BEGIN Task data

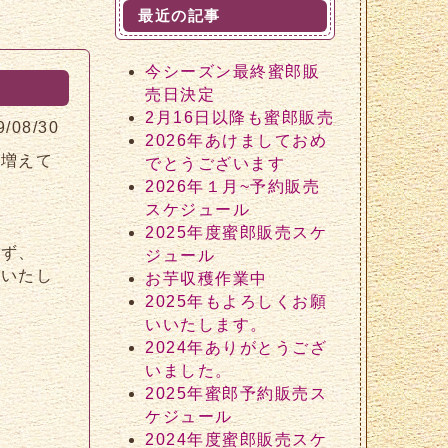
最近の記事
今シーズン最終蜜郎販
売日決定
2月16日以降も蜜郎販売
9/08/30
2026年あけましておめ
が増えて
でとうございます
2026年１月~予約販売
スケジュール
2025年度蜜郎販売スケ
らず、
ジュール
謝いたし
お芋収穫作業中
2025年もよろしくお願
いいたします。
2024年ありがとうござ
いました。
2025年蜜郎予約販売ス
ケジュール
2024年度蜜郎販売スケ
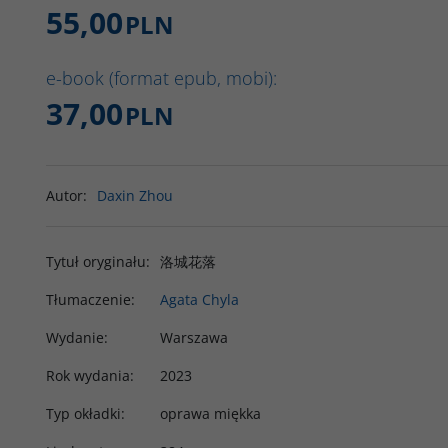
55,00
PLN
e-book (format epub, mobi):
37,00
PLN
Autor
:
Daxin Zhou
Tytuł oryginału
:
洛城花落
Tłumaczenie
:
Agata Chyla
Wydanie
:
Warszawa
Rok wydania
:
2023
Typ okładki
:
oprawa miękka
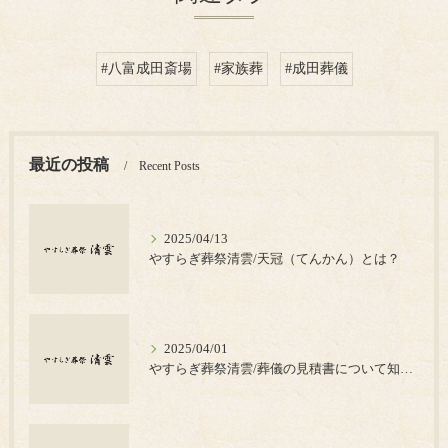
#八富成田斎場
#家族葬
#成田葬儀
最近の投稿
Recent Posts
2025/04/13
やすらぎ葬祭清雲/天冠（てんかん）とは？
2025/04/01
やすらぎ葬祭清雲/葬儀の見積書について知っておきたいポイント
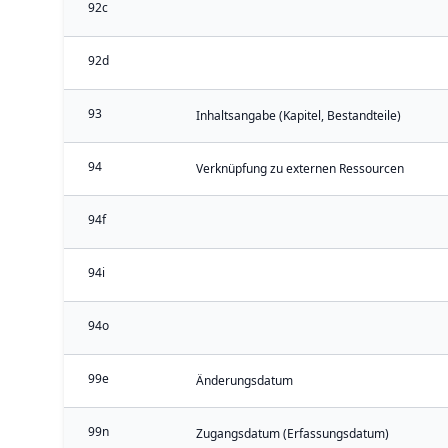
92c
92d
93
Inhaltsangabe (Kapitel, Bestandteile)
94
Verknüpfung zu externen Ressourcen
94f
94i
94o
99e
Änderungsdatum
99n
Zugangsdatum (Erfassungsdatum)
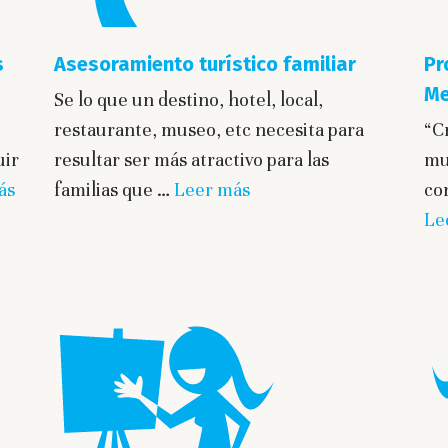
s
Asesoramiento turístico familiar
Pr
Me
Se lo que un destino, hotel, local,
e
restaurante, museo, etc necesita para
“Cr
uir
resultar ser más atractivo para las
mu
ás
familias que …
Leer más
co
Le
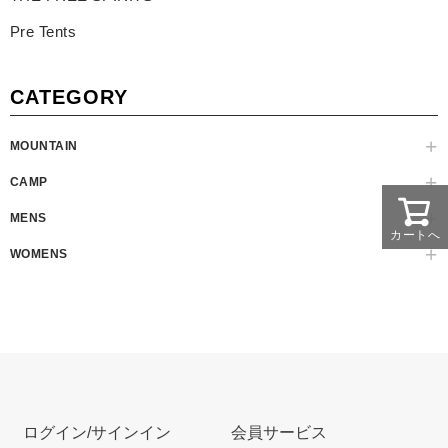
Pre Tents
CATEGORY
MOUNTAIN
CAMP
MENS
カートへ
WOMENS
ログイン/サインイン
会員サービス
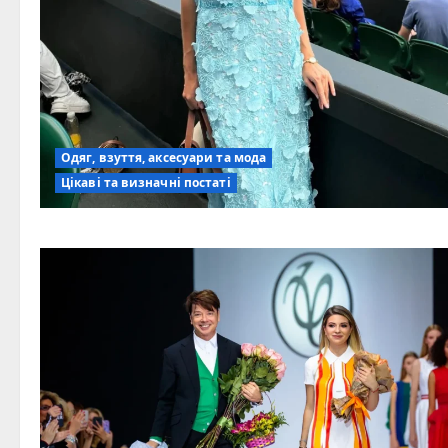
Одяг, взуття, аксесуари та мода
Цікаві та визначні постаті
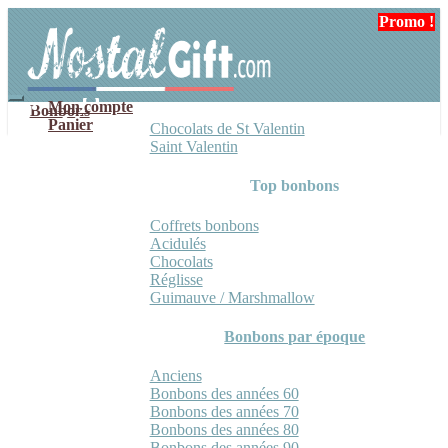
Aller
Aller
Promo !
Promo !
Promo !
à
au
la
contenu
navigation
Mon compte
Bonbons
Panier
Chocolats de St Valentin
Saint Valentin
Top bonbons
Coffrets bonbons
Acidulés
Chocolats
Réglisse
Guimauve / Marshmallow
Bonbons par époque
Anciens
Bonbons des années 60
Bonbons des années 70
Bonbons des années 80
Bonbons des années 90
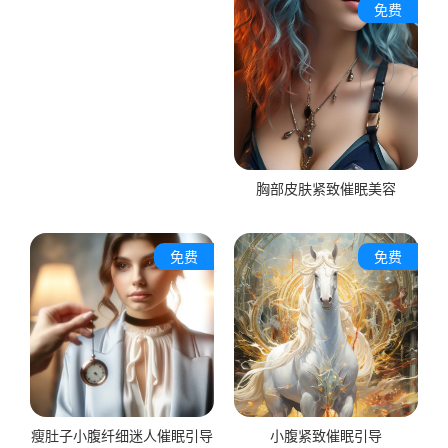
免费
胸部皮肤紧致催眠美容
免费
免费
瘦肚子小腹纤细迷人催眠引导
小腹紧致催眠引导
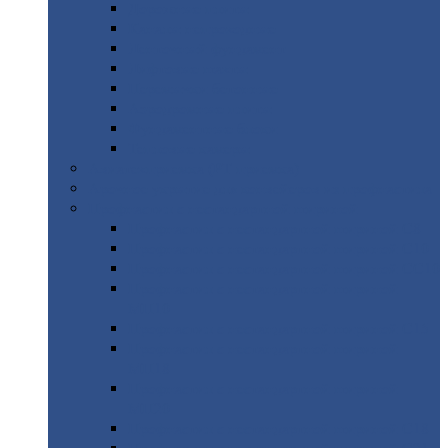
Дорожные
плиты
Каналы
непроходные
Ленточный
фундамент
Лифтовые
шахты
Перемычки
бетонные
Аэродромные
плиты
Фундаментные
блоки
Тепловые
камеры
Авиатехприемка
(РТ приемка)
Арочное
укрытие для конвейеров из профнастила
Профнастил
с нестандартной шириной
Профнастил
с нестандартной шириной С8
Профнастил
с нестандартной шириной С10
Профнастил
с нестандартной шириной СС10
Профнастил
с нестандартной шириной
МП10
Профнастил
с нестандартной шириной С15
Профнастил
с нестандартной шириной
МП18
Профнастил
с нестандартной шириной
МП20
Профнастил
с нестандартной шириной С18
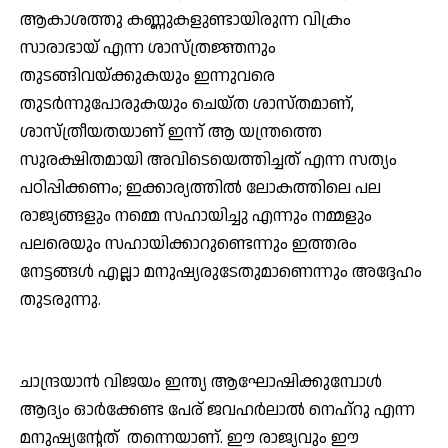
ആകാശത്തു കണ്ണുകളുണ്ടായിരുന്ന വിക്രം
സാരാഭായ് എന്ന ശാസ്ത്രജ്ഞനും
തുടങ്ങിവയ്ക്കുകയും ഇന്നുവരെ
തുടര്‍ന്നുപോരുകയും ചെയ്ത ശാസ്തമാണ്,
ശാസ്ത്രീയതയാണ് ഇന്ന് ആ യന്ത്രത്തെ
സുരക്ഷിതമായി അവിടെയെത്തിച്ചത് എന്ന സത്യം
പഠിപ്പിക്കണം; ഇക്കാര്യത്തില്‍ ലോകത്തിലെ പല
രാജ്യങ്ങളും നമ്മെ സഹായിച്ചു എന്നും നമ്മളും
പലരെയും സഹായിക്കാറുണ്ടെന്നും ഇത്തരം
നേട്ടങ്ങള്‍ എല്ലാ മനുഷ്യരുടേതുമാണെന്നും അദ്ദേഹം
തുടരുന്നു.
ചാന്ദ്രയാന്‍ വിജയം ഇന്ത്യ ആഘോഷിക്കുമ്പോള്‍
ആദ്യം ഓര്‍ക്കേണ്ട പേര് ജവഹര്‍ലാല്‍ നെഹ്റു എന്ന
മനുഷ്യന്റേത് തന്നെയാണ്. ഈ രാജ്യവും ഈ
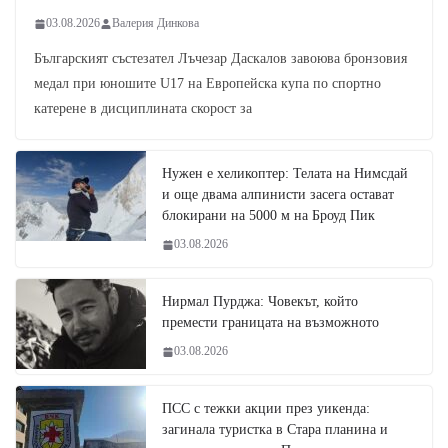
03.08.2026
Валерия Динкова
Българският състезател Лъчезар Даскалов завоюва бронзовия
медал при юношите U17 на Европейска купа по спортно
катерене в дисциплината скорост за
Нужен е хеликоптер: Телата на Нимсдай
и още двама алпинисти засега остават
блокирани на 5000 м на Броуд Пик
03.08.2026
Нирмал Пурджа: Човекът, който
премести границата на възможното
03.08.2026
ПСС с тежки акции през уикенда:
загинала туристка в Стара планина и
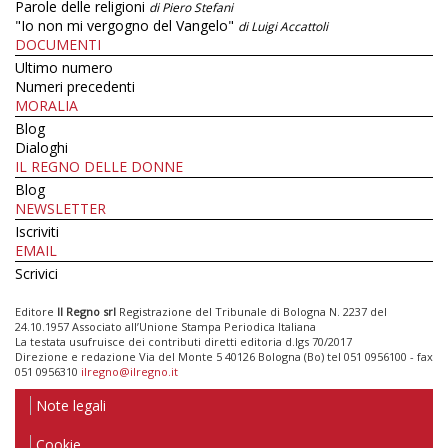
Parole delle religioni
di Piero Stefani
"Io non mi vergogno del Vangelo"
di Luigi Accattoli
DOCUMENTI
Ultimo numero
Numeri precedenti
MORALIA
Blog
Dialoghi
IL REGNO DELLE DONNE
Blog
NEWSLETTER
Iscriviti
EMAIL
Scrivici
Editore
Il Regno srl
Registrazione del Tribunale di Bologna N. 2237 del
24.10.1957 Associato all’Unione Stampa Periodica Italiana
La testata usufruisce dei contributi diretti editoria d.lgs 70/2017
Direzione e redazione Via del Monte 5 40126 Bologna (Bo) tel 051 0956100 - fax
051 0956310
ilregno@ilregno.it
Note legali
Cookie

END Task data

Assignment
Lines in the material above that include the string "Valentin" should be listed.

Response area
Chocolats de St Valentin
Saint Valentin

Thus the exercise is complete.